In 1797, at Notre-Dame, Montreal, Joseph Bouchette married Adélaïde Chaboillez (1781-1847), daughter of Charles Chaboillez. Colonel de Longueuil represented the groom's father at the wedding. Through this marriage he became a brother-in-law of Simon McTavish and Roderick Mackenzie of Terrebonne. They were the parents of six children,

- Marguerite-Adelaide Bouchette, died at Quebec, 1803.

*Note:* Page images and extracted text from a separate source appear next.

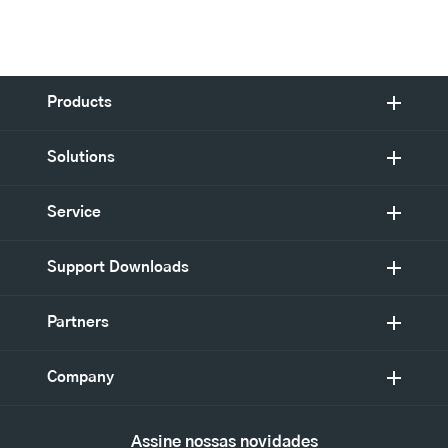
Products
Solutions
Service
Support Downloads
Partners
Company
Assine nossas novidades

- Joseph Bouchette (1800-1881), succeeded his father as Surveyor General. In 1826, he married Margery Elspie Fraser (1806-1854), the eldest daughter of Simon Fraser (c.1760-1839), Seigneur de Sainte-Anne-de-Bellevue and his wife Catherine, sister of William McKay. It while staying with the Frasers that Thomas Moore wrote A Canadian Boat Song. Joseph died at Pont-Rouge.
- Samuel Louis Bouchette (d.1873), became a lawyer and solicitor at Montreal, Quebec.
- Lieut. Jean-Francois Bouchette, of the 63rd Light Infantry, died in Europe.
- Robert Shore Milnes Bouchette (1805-1879), godson of Sir Robert Shore Milnes, Lieutenant Governor of Lower Canada. After travelling in France and Italy, he met Marianne Gardner (1807-1834), granddaughter of Admiral Alan Gardner, 1st Baron Gardner, to whom he was married at Dover in 1834, before she died a few months later. For Robert's part in the Rebellions of 1837 he was exiled to Bermuda, but died at Quebec. He is the ancestor of the Bouchettes of Ottawa, Ontario.
- Louisa Bouchette, was born and educated in Quebec. She married, first, at Quebec, November 8, 1851, Alexander Hart, C E, who died. In 1878, at Quebec, she married second The Hon. Sir Ambrose Shea, Governor of the Bahamas.